About this task - Pull out each line below that contains the word "liable", treating uppercase and lowercase as different.

Listed entries -
++++++++++++++++++++
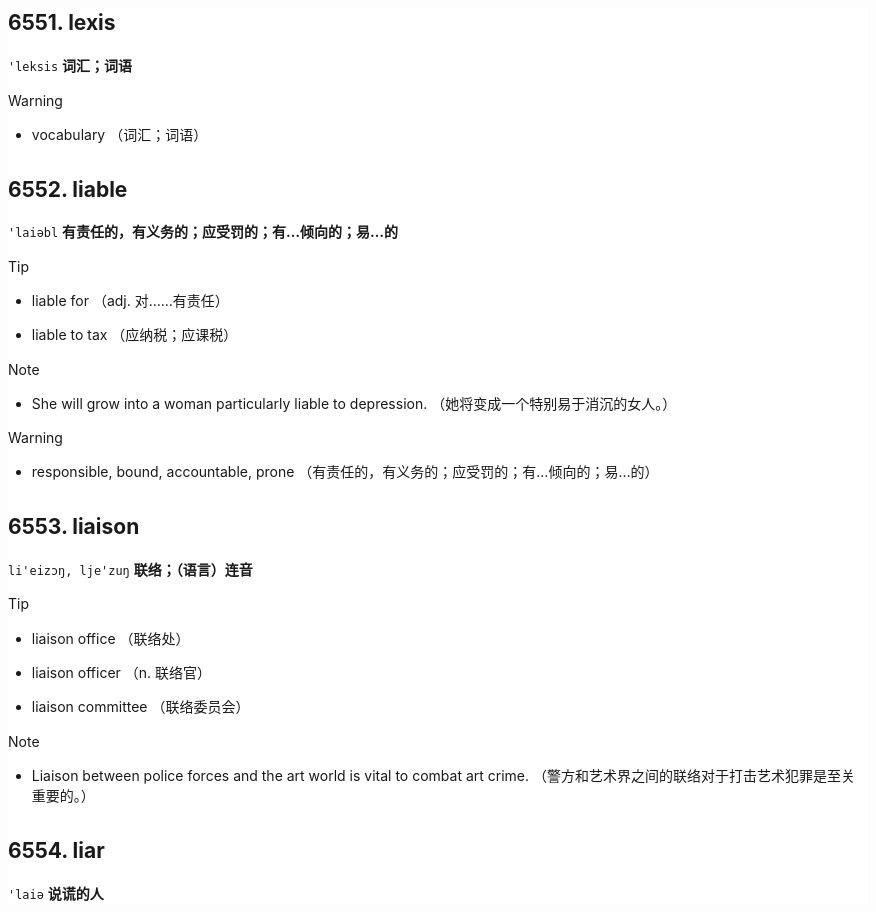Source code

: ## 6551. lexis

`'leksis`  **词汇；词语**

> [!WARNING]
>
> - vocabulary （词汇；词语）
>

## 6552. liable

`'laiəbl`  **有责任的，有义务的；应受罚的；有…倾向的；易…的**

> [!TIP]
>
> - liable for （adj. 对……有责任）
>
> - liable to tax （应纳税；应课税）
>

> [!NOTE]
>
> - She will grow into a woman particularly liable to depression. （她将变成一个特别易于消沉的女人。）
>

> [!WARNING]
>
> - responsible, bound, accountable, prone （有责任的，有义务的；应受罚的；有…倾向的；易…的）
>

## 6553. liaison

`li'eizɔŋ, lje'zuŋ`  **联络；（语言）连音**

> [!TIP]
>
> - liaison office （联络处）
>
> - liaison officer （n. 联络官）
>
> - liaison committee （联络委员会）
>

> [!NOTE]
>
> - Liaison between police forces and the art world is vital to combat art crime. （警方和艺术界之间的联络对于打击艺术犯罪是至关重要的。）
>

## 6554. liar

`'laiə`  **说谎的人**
++++++++++++++++++++
Your response -
## 6552. liable
> - liable for （adj. 对……有责任）
> - liable to tax （应纳税；应课税）
> - She will grow into a woman particularly liable to depression. （她将变成一个特别易于消沉的女人。）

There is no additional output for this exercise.